How Is SDN O&M Achieved?
Huawei’s research led to Fabric Insight, a closed-looped, new-generation O&M solution for SDN architectures. This system consists of four modules that perform the following functions:
Traffic monitoring solutions must improve their capacity to display large amounts of data in real-time in two ways. First, the data collection protocols must be changed to achieve greater efficiency. For medium-scale data capture, SNMP needs to be replaced with gRPC, an open source HTTP/2 Remote Procedure Call framework introduced by Google in 2015. The best results for large-scale reporting of data plane status will be achieved using User Datagram Protocol (UDP)-based channels. Second, the greatest assurance for high-frequency collection is to upgrade the nodes to dedicated components that are designed to allow millisecond-level event capture for data center switches.

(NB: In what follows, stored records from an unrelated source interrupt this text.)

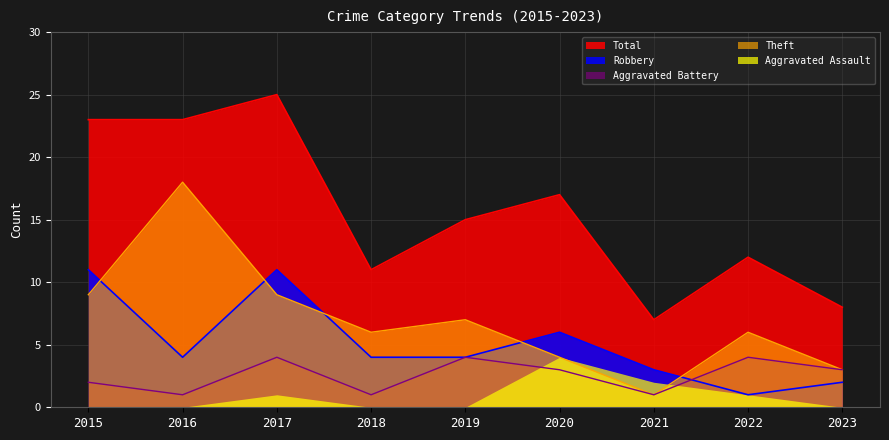

What is the difference between the Robbery values at 2017 and 2020?

5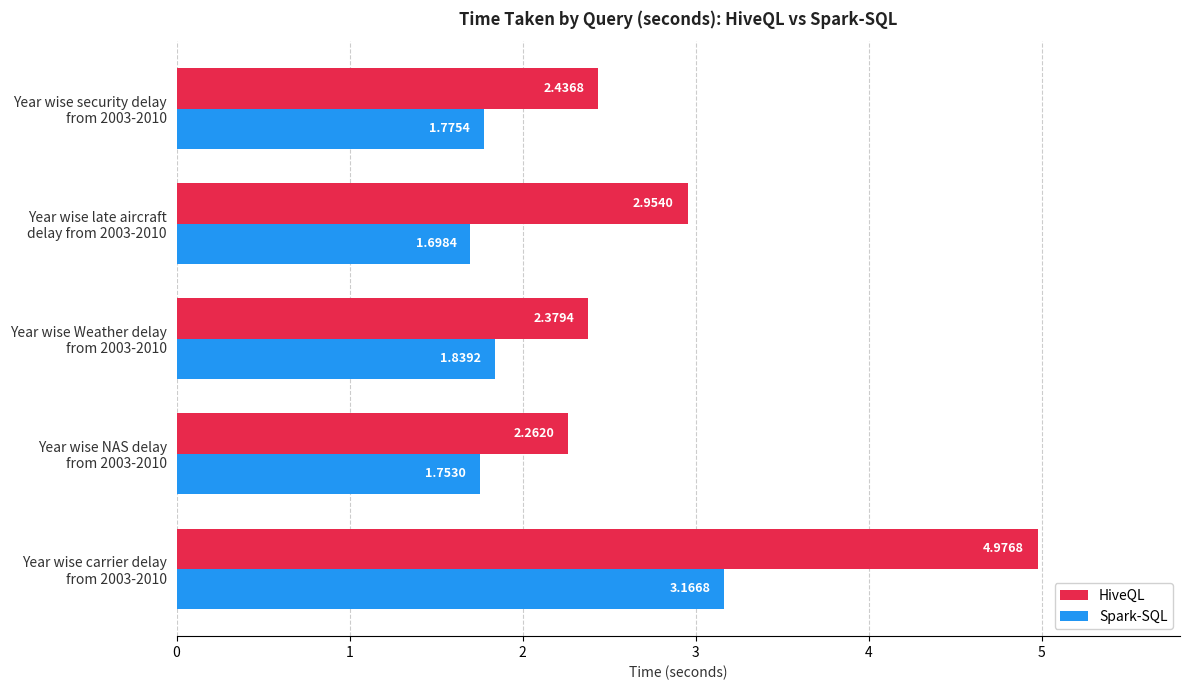

Rank the series by their maximum value, from lowest to highest.

Spark-SQL, HiveQL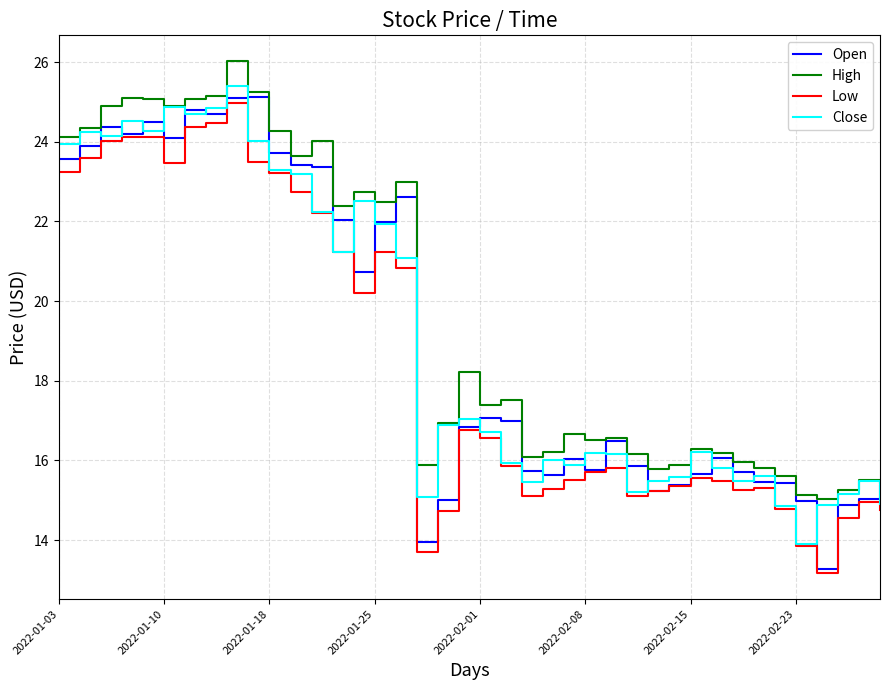

What is the lowest value of the Close series?

13.9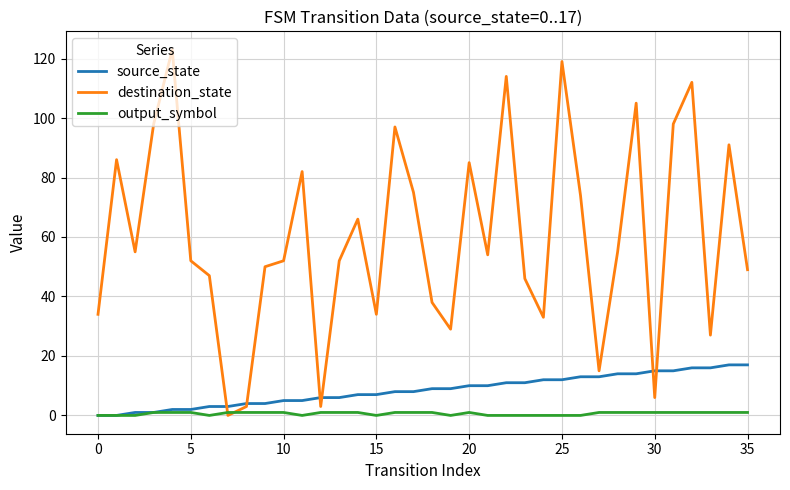

Does the chart display data point markers on the line(s)?

No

Observing the route quality of End-to-End (E2E) services requires sending real-time detection packets to ‘scan’ the network. Unlike earlier random scanning mechanisms, Huawei’s Fabric Insight solution supports ‘directed scanning’ to sweep specific routes over each network topology to deliver higher accuracy and network-wide coverage. Administrators are no longer chasing problems and, instead, are receiving proactive analytics that present a clear, up-to-the-minute picture of a network’s status.
In certain circumstances, the network quality seems normal while the user experience with their applications is poor. The detecting mechanism cannot resolve the issue. The solution lies in the measurement of live service flows to detect packet loss or delay. At what points in the system are the packet losses occurring? If a long delay exists, what is the cause?
After the monitoring, detection, and measurement modules have performed their duties, the diagnostics module seeks to determine the root cause of each problem. Involving loop and packet loss analytics, each tool is designed to resolve a specific issue. Further, Huawei has opened the O&M Application Programming Interfaces (APIs) so customers are able to develop their own collections of diagnostic tools.
Huawei’s Fabric Insight is an intelligent, service-oriented management solution that is built to help customers meet the challenge of implementing O&M best practices in SDN environments. This implementation helps promote the further commercialization of SDN architectures.